Top of Records for the exercise

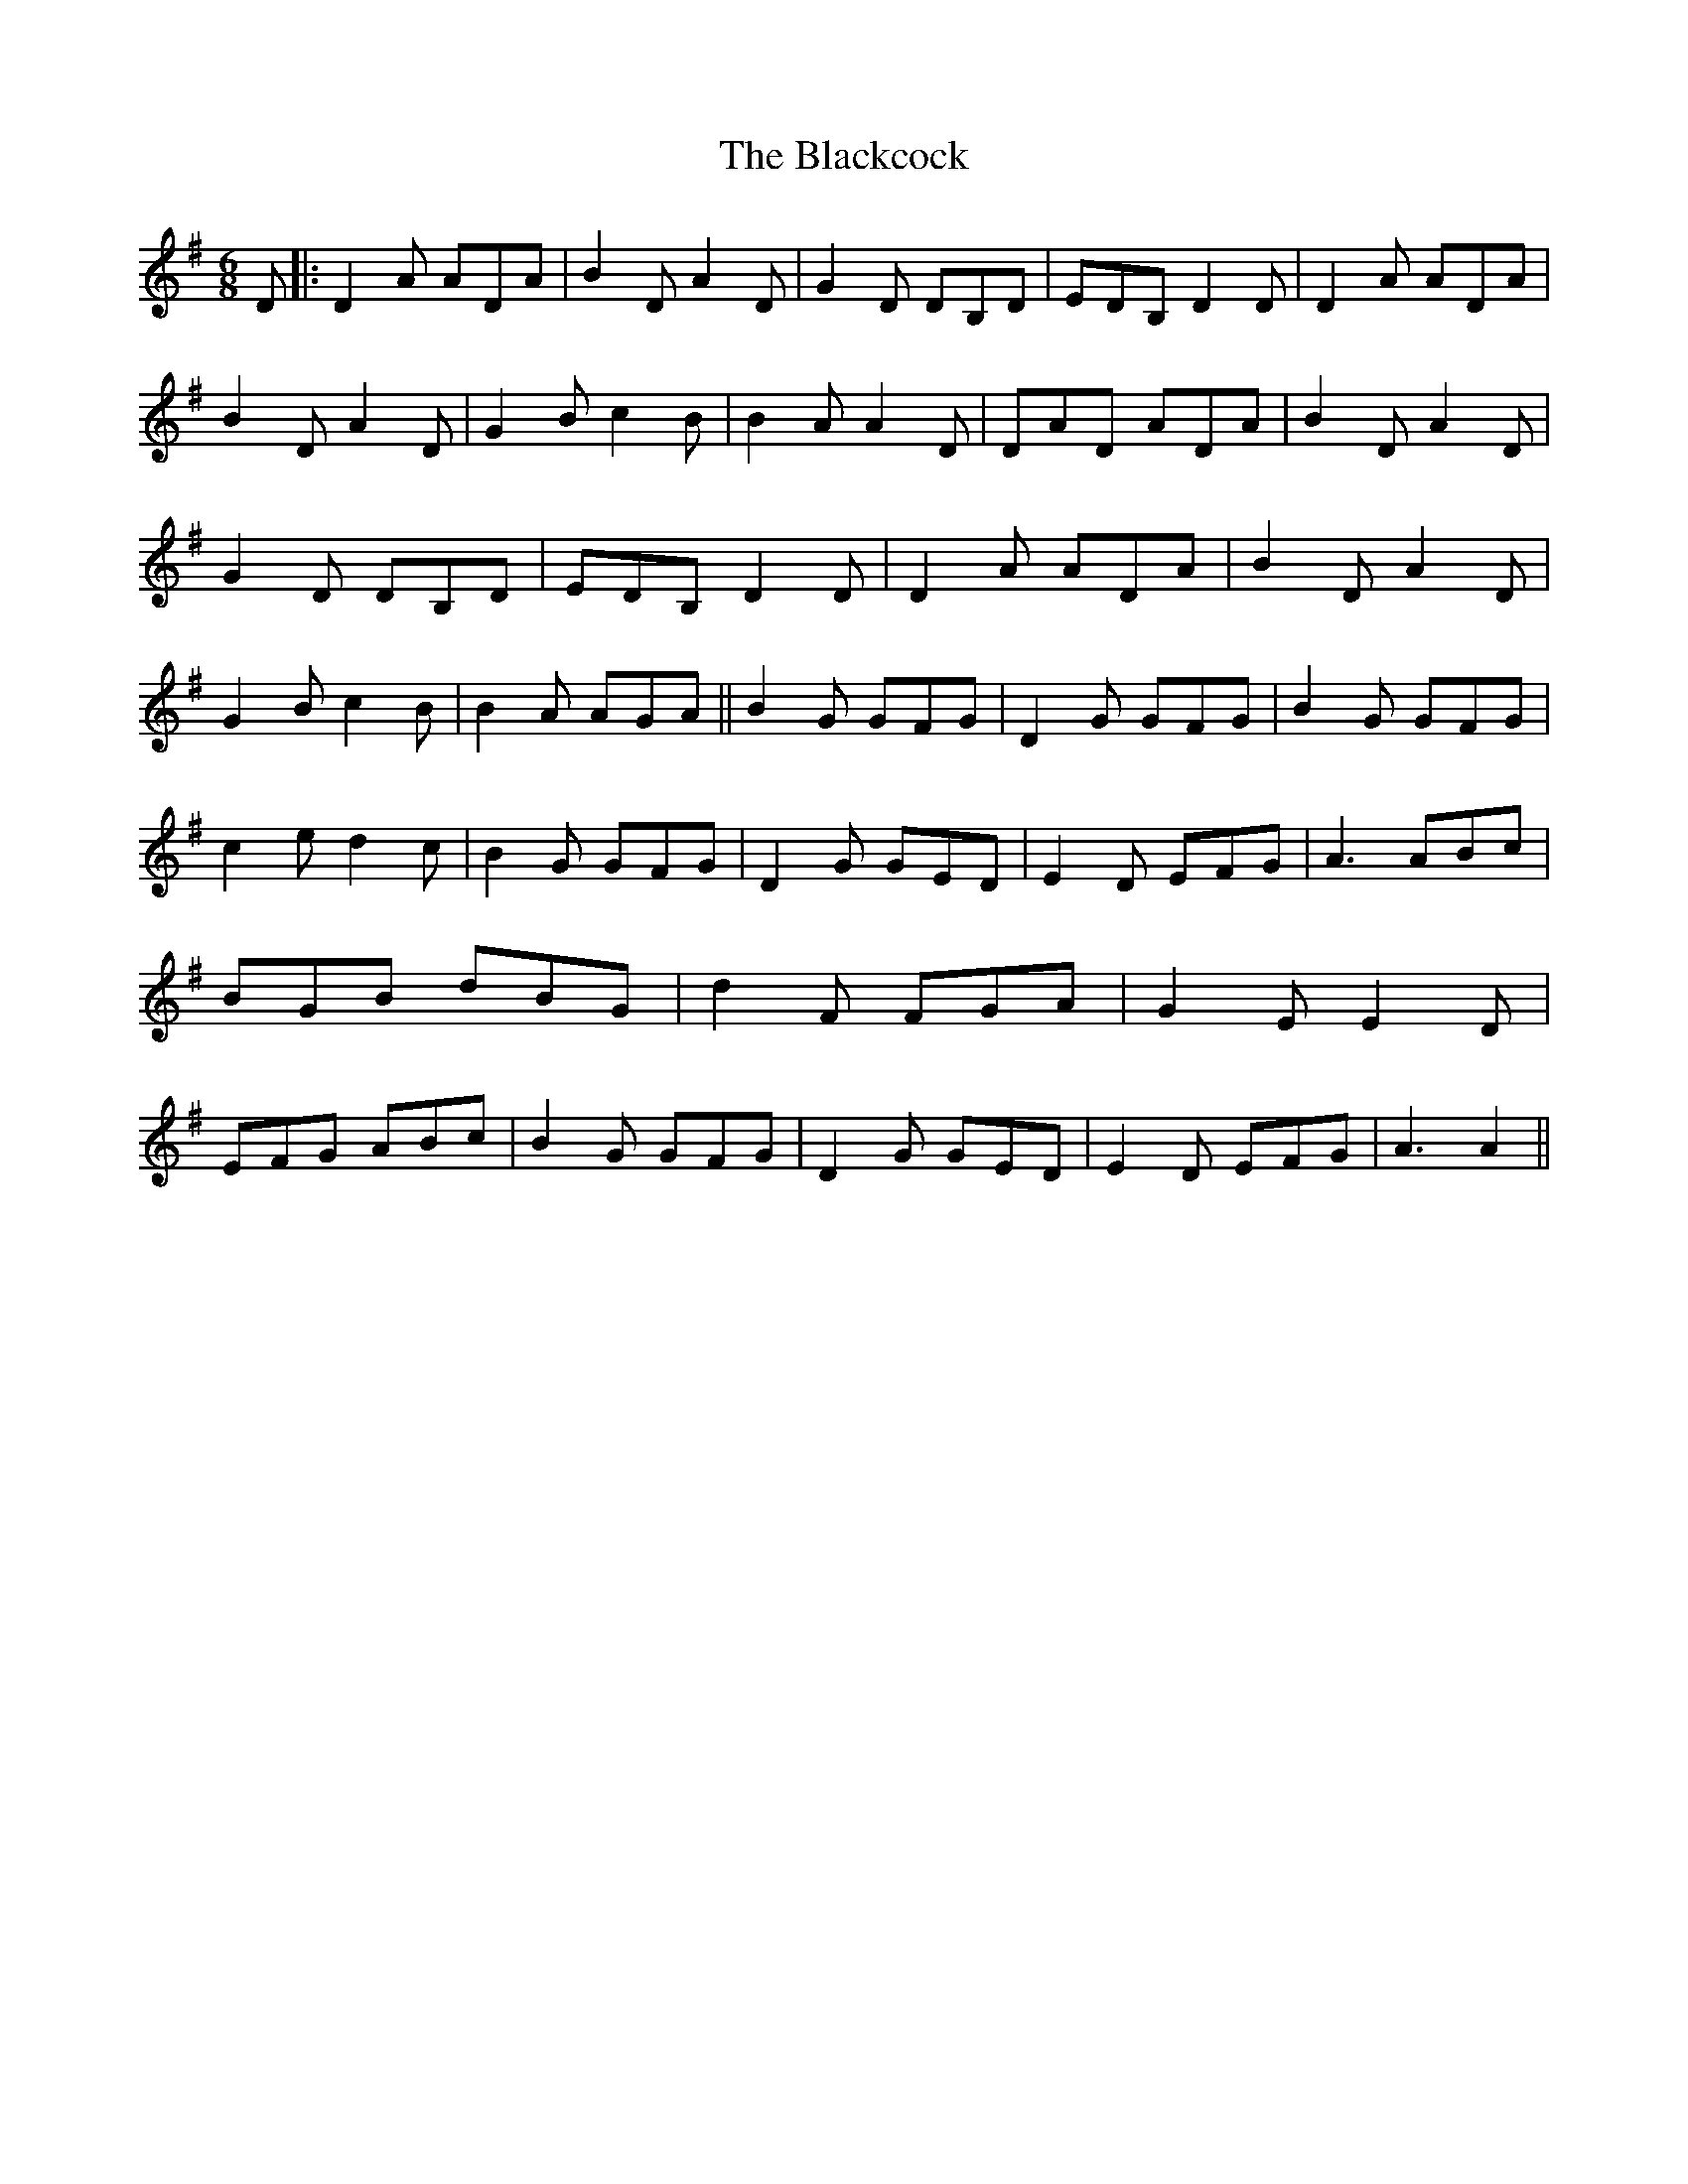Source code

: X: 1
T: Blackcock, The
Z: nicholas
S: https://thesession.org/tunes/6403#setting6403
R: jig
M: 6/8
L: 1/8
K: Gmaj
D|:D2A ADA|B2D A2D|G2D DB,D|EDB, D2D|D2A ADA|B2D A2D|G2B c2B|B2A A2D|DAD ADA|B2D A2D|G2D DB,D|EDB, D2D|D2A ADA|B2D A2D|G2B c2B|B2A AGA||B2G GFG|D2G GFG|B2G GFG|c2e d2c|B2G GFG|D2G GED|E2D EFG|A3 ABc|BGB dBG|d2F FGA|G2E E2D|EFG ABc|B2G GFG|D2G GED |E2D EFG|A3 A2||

Bottom of Records for the exercise

Problem »
From the line holding "Z: nicholas" through the last line above, reproduce each line exactly and add nothing.

The answer »
Z: nicholas
S: https://thesession.org/tunes/6403#setting6403
R: jig
M: 6/8
L: 1/8
K: Gmaj
D|:D2A ADA|B2D A2D|G2D DB,D|EDB, D2D|D2A ADA|B2D A2D|G2B c2B|B2A A2D|DAD ADA|B2D A2D|G2D DB,D|EDB, D2D|D2A ADA|B2D A2D|G2B c2B|B2A AGA||B2G GFG|D2G GFG|B2G GFG|c2e d2c|B2G GFG|D2G GED|E2D EFG|A3 ABc|BGB dBG|d2F FGA|G2E E2D|EFG ABc|B2G GFG|D2G GED |E2D EFG|A3 A2||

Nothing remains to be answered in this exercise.